Pablo estaba convencido de su teología, convencido de la universalidad eclesial, y bajo ese convencimiento se enfrentó con Pedro. Pablo no había sido unos de los Doce, no había conocido físicamente al Jesús de Palestina, no lo había escuchado en su prédicas de Galilea o Judea. Pedro sí. Pedro había hablado con Él, lo había confesado Mesías e Hijo de Dios, lo había negado, había visto su tumba vacía e inclusive lo vio resucitado. Pero nada de eso le impidió ser cobarde, tener miedo de los enviados de Santiago. No fue un altercado menor. Fue una discusión sobre la Iglesia, sobre la salvación, sobre el Evangelio. Pablo se tomó la libertad de reprender la actitud con esa libertad que viene de Cristo. Se tomó la libertad de reprender a uno de los Doce porque entendió que la autoridad para decir las cosas es mucho más que una investidura; la autoridad la da el mismo Evangelio del Reino, que siendo proclamado por grandes reyes o por humildes paisanos, mientras sea Evangelio, es Verdad.

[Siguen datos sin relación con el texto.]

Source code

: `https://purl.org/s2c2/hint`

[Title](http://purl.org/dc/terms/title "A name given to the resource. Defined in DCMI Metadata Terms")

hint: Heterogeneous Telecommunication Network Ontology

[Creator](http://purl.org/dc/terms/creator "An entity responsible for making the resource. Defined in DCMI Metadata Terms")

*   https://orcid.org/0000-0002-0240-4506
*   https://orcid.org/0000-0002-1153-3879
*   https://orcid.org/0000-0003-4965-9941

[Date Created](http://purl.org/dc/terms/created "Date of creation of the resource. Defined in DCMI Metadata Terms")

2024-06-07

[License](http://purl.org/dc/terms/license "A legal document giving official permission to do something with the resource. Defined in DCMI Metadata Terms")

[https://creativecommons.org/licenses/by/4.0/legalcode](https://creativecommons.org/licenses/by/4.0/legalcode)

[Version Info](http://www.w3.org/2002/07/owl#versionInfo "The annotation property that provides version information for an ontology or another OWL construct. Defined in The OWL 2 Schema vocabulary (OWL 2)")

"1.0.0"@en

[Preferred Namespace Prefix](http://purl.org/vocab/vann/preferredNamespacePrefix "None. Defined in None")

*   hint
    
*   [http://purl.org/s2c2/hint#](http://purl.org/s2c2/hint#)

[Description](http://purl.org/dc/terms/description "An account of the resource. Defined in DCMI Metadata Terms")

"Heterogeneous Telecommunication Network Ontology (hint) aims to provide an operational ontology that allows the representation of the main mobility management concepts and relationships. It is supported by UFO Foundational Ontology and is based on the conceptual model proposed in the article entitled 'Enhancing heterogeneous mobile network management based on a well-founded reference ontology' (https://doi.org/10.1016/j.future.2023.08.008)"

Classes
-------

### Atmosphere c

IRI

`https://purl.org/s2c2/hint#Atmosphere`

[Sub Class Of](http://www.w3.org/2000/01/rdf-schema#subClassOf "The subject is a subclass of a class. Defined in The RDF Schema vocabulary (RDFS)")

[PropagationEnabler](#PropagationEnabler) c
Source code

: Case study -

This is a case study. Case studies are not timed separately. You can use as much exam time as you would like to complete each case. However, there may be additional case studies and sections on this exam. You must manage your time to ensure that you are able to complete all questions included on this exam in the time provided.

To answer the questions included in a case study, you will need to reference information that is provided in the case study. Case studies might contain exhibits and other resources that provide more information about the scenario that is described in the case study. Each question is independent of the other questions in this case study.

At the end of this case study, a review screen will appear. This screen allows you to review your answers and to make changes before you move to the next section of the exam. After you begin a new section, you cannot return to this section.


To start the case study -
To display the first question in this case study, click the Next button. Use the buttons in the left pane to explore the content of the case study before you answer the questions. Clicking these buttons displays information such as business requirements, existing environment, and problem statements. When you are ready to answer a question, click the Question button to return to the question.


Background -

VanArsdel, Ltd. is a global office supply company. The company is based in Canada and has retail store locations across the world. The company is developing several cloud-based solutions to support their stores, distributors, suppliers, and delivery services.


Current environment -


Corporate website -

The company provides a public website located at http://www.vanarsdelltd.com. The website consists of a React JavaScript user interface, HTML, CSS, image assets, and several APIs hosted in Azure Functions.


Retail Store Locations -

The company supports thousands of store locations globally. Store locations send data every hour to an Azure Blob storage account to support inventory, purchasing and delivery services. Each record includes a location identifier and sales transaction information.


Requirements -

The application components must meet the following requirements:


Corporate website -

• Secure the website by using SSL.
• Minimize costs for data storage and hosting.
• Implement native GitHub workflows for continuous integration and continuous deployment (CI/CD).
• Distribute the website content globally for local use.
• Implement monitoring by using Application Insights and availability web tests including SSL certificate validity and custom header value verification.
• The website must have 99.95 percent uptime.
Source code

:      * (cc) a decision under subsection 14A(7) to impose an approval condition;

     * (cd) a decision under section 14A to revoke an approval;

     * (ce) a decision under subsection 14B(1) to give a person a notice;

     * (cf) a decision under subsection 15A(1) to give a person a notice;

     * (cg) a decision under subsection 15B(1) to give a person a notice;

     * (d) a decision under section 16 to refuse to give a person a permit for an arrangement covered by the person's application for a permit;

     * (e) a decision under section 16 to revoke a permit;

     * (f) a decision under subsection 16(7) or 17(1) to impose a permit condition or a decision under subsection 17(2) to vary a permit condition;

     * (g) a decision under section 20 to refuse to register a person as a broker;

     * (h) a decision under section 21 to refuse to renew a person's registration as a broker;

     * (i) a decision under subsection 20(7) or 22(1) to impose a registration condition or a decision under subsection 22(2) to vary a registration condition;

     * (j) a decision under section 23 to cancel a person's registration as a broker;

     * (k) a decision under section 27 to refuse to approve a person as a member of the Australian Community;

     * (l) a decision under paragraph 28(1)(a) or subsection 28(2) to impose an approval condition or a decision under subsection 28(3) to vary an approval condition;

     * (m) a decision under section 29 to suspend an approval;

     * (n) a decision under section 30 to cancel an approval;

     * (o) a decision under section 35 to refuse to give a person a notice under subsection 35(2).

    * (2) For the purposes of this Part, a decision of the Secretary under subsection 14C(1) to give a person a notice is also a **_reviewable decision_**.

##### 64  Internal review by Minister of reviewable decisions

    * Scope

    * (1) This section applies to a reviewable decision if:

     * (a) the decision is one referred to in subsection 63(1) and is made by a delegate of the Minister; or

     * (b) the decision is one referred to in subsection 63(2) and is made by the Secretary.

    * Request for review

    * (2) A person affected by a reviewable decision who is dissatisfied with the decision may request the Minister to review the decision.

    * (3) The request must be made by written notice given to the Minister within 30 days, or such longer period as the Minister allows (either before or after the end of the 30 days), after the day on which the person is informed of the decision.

Las connotaciones de este hecho-enfrentamiento, de la visión paulina y su auto-justificación son inmensas. Debería esto plantearnos el tema de la libertad para hablar, para cuestionar, para debatir. Deberíamos meditar nuestra libertad en Cristo y nuestra mirada sobre la Iglesia. Hay muchas cuestiones y preguntas para hacernos hoy, muchas vías para actualizar el problema que relata Gálatas con nuestra Iglesia actual. Enumerando exhaustivamente nos quedaremos cortos. Pero valga el intento de soñar con una mesa donde los judíos y los paganos actuales se sientan tranquilos, sin observadores externos, donde Pedro se queda compartiendo la comida sin cobardía, donde no es necesaria la reprimenda de Pablo. Valga el intento de soñar con una Iglesia en comunión, sin miradas teológicas tan opuestas, pero tampoco con miradas teológicas uniformes. Una Iglesia donde Pedro y Pablo tengan igual cabida, donde todos nos sintamos libres de decir y defender el Evangelio, donde no haya censores o vigilantes de Santiago. Una Iglesia donde es posible hacerse preguntas.